For max 100k lines this takes only about a few seconds, but anything more takes up to one minute for 500k lines (not including the download). I wanted to improve the performance even more, so I tried using HTML5 Web Workers. The problem now is that I can't create elements in a Web Worker, not even outside the DOM. So I ended up doing only the json to HTML conversion in the Web Workers and send the result to the main thread. There it is created and stored in an array. Unfortunately this worsened the performance and now it takes at least 30 seconds more.
Question: So is there any way, that I'm not aware of, to create DOM elements, outside the DOM tree, in a Web Worker? If not, why not? It seems to me that this can't create concurrency problems, as creating the elements could happen in parallel without problems.
Alright, I did some more research with the information @Bergi provided and found the following discussion on W3C mailing list:
http://w3-org.9356.n7.nabble.com/Limited-DOM-in-Web-Workers-td44284.html
And the excerpt that answers why there is no access to the XML parser or DOM parser in the Web Worker:
You're assuming that none of the DOM implementation code uses any sort of non-DOM objects, ever, or that if it does those objects are fully threadsafe. That's just not not the case, at least in Gecko.

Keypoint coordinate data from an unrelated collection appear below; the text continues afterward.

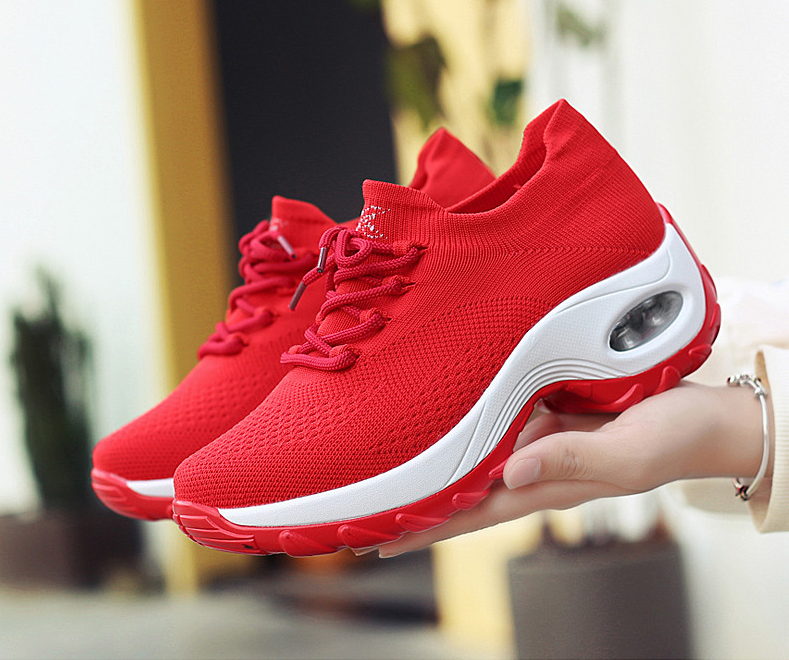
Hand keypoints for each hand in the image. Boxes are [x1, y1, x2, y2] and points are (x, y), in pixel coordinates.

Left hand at [377, 381, 766, 556]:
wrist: (706, 416)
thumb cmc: (675, 440)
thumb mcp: (627, 456)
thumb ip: (571, 462)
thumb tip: (511, 472)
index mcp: (548, 484)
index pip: (471, 514)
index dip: (425, 528)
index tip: (378, 538)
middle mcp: (534, 463)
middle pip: (462, 485)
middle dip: (415, 496)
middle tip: (364, 499)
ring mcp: (541, 437)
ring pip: (475, 450)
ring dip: (436, 456)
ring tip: (389, 456)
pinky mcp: (552, 408)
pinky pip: (501, 415)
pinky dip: (471, 417)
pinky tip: (447, 409)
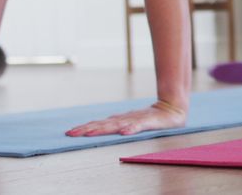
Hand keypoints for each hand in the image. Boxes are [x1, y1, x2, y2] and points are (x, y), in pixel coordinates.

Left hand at [65, 101, 185, 136]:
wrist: (171, 108)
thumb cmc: (149, 117)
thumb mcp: (129, 122)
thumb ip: (116, 124)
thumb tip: (97, 127)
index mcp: (119, 120)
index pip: (99, 124)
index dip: (84, 128)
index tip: (70, 132)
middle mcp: (124, 119)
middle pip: (103, 125)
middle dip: (87, 129)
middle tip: (72, 133)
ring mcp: (136, 120)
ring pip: (117, 125)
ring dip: (103, 129)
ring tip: (90, 133)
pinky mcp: (148, 122)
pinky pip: (139, 126)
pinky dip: (131, 129)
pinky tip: (124, 132)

The issue in this case is not the same DOM object being touched on multiple threads. The issue is two DOM objects on different threads both touching some global third object.
For example, the XML parser has to do some things that in Gecko can only be done on the main thread (DTD loading, offhand; there are a few others that I've seen before but don't recall offhand).
There is however also a workaround mentioned, which is using a third-party implementation of the parsers, of which jsdom is an example. With this you even have access to your own separate Document.